In retrospect, it’s a miracle how long Nintendo managed to milk the shelf life of the original Game Boy handheld. Released in 1989, the system revolutionized handheld gaming, even though it was in black and white and had less processing power than even the NES at the time. One of the best-selling gaming consoles of all time, it ended up having much more popularity than its competitors in the Sega Game Gear, despite that system having a color screen.
However, the Game Boy Advance, which launched in North America in June 2001, was a real revolution in handheld technology. Able to play much more powerful games (and somewhat derisively considered a portable SNES), the system also became one of the most beloved portable systems ever.

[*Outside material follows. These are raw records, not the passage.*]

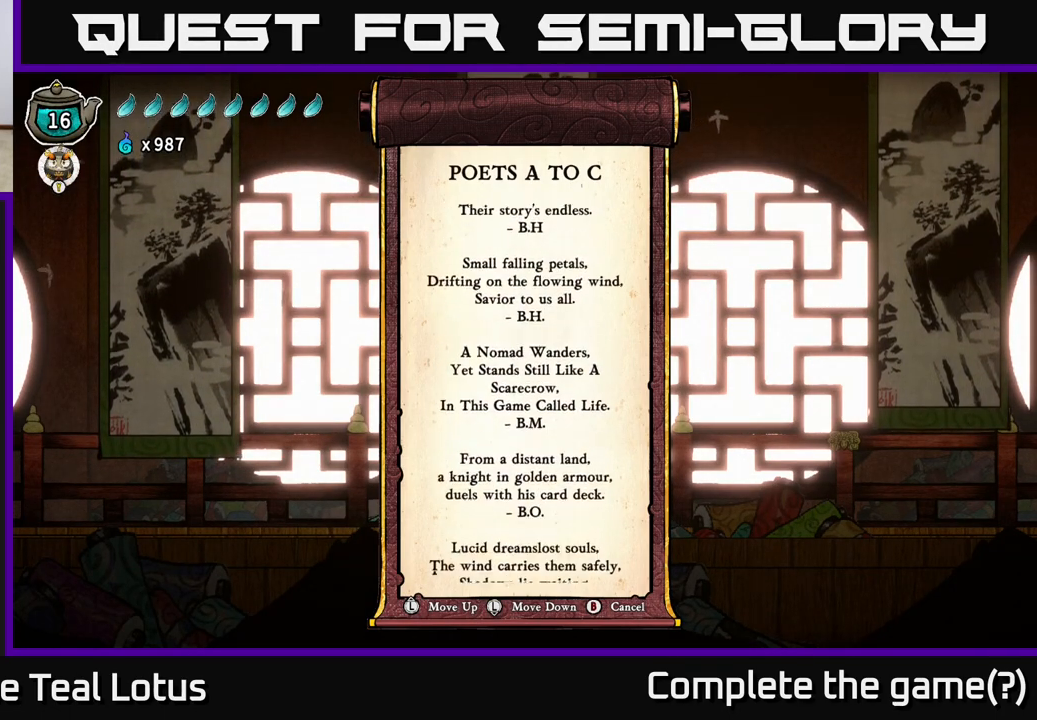
{"buttons": [], "left_stick": "down-right", "right_stick": "center", "events": [[450, "left_stick", "down-right"]]}
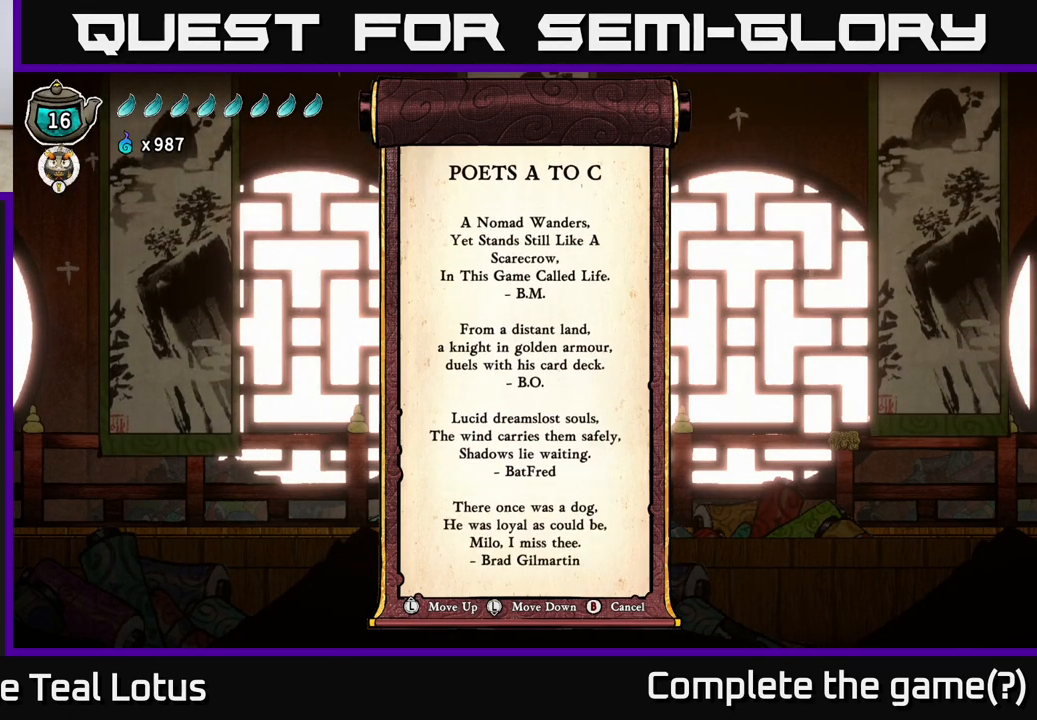
{"buttons": [], "left_stick": "center", "right_stick": "center", "events": [[50, "left_stick", "down"], [433, "left_stick", "center"]]}
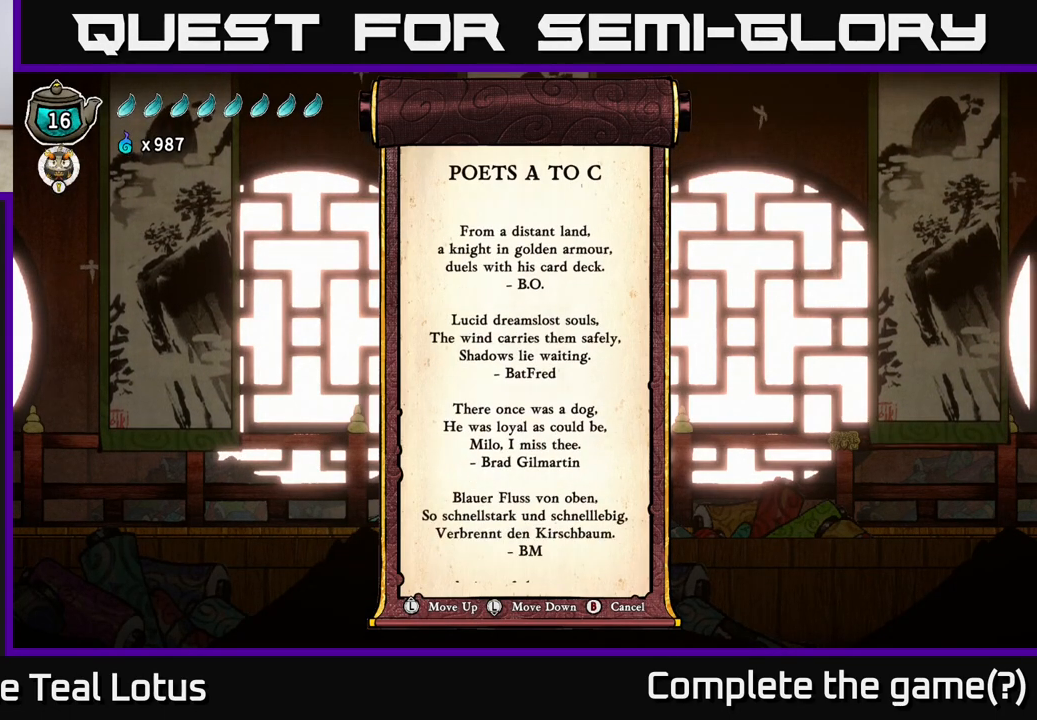
{"buttons": [], "left_stick": "up", "right_stick": "center", "events": [[217, "left_stick", "down-left"], [400, "left_stick", "center"], [450, "left_stick", "up"]]}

With Super Mario Advance and F-Zero games available right at launch, the system still had a few drawbacks – a lack of a backlit screen worked against the GBA – but made up for it with a massive library of amazing games across all genres. From RPGs like Golden Sun and the third generation of Pokemon to original Zelda adventures that helped sell the system, there were plenty of reasons to make the GBA a hot ticket item. The cheap price helped too, of course.
The GBA had plenty of ports, sure. From multiple Mario 2D adventures to Legend Of Zelda: LTTP, the GBA could rightfully be seen as one that relied on ports. However, with the amount of original titles available (seriously, have you played Riviera: The Promised Land?), the Game Boy Advance’s technology and gaming variety helped kill off most competitors in the handheld market.